Conducting polymers have attracted considerable attention for electrochemical capacitors because of the combination of high capacitance compared with carbon-based material and low cost compared with metal oxides. Polyaniline (PANI) is one of the most studied conducting polymers due to its high electronic conductivity, redox and ion-exchange properties, high electroactivity, and facile synthesis routes. However, conductive polymers, particularly polyaniline suffers from low cyclic stability, which hinders its application in commercial supercapacitors. Increasing cyclic stability of polyaniline in electrochemical capacitors is still a challenge in the area of energy material for electrochemical capacitors. The common method for improving supercapacitive performance of polyaniline is the synthesis of its composite with carbon-based material such as graphene or CNT. In this project, we address this challenge by incorporating melamine monomers into polyaniline through interfacial polymerization of aniline-melamine.
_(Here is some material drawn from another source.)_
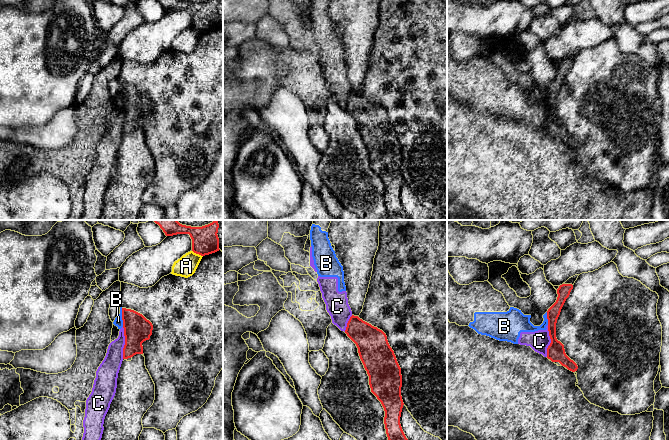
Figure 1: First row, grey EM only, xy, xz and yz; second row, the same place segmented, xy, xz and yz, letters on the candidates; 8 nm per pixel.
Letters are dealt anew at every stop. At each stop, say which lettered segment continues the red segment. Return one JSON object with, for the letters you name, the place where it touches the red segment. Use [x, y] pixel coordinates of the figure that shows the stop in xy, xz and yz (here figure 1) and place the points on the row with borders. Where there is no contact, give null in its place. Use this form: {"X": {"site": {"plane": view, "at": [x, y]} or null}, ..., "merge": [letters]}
{"merge": []}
In this project, we learned that melamine-aniline copolymer exhibits substantially higher cycle life compared to pure polyaniline in supercapacitors. We also noticed that the copolymer with more content of melamine shows higher capacitance and cycle life than the one with lower melamine.
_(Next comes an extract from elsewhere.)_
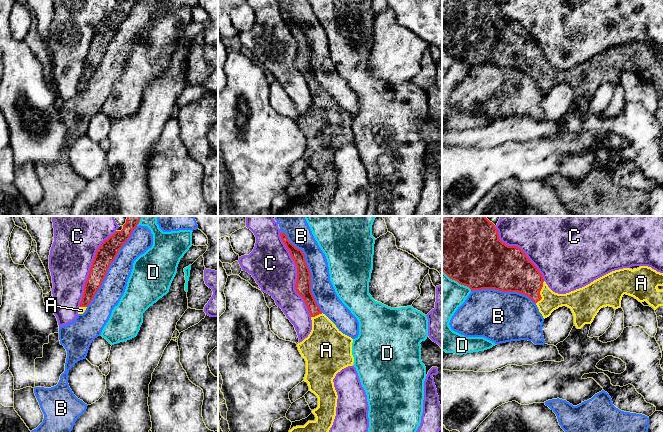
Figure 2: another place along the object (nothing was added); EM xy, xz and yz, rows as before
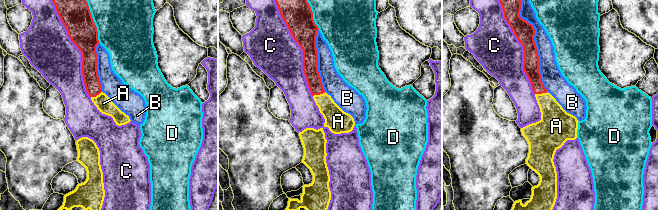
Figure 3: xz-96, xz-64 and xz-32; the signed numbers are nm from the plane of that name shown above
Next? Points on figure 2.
{"A": {"site": {"plane": "yz", "at": [539, 292]}}, "merge": ["A"]}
In the other effort towards formation of electrochemically stable polyaniline-based electrode materials for supercapacitors, polyaniline is grafted to the amino-functionalized graphene aerogel. Generated amine functional groups employed as an anchoring site for polyaniline via a grafting-from strategy in order to maximize compatibility between components by fabricating a 3D conductive network with efficient electron transmittance and high surface area. The optimized functionalized graphene aerogel-polyaniline showed enhanced capacitance, cycle life, rate capability.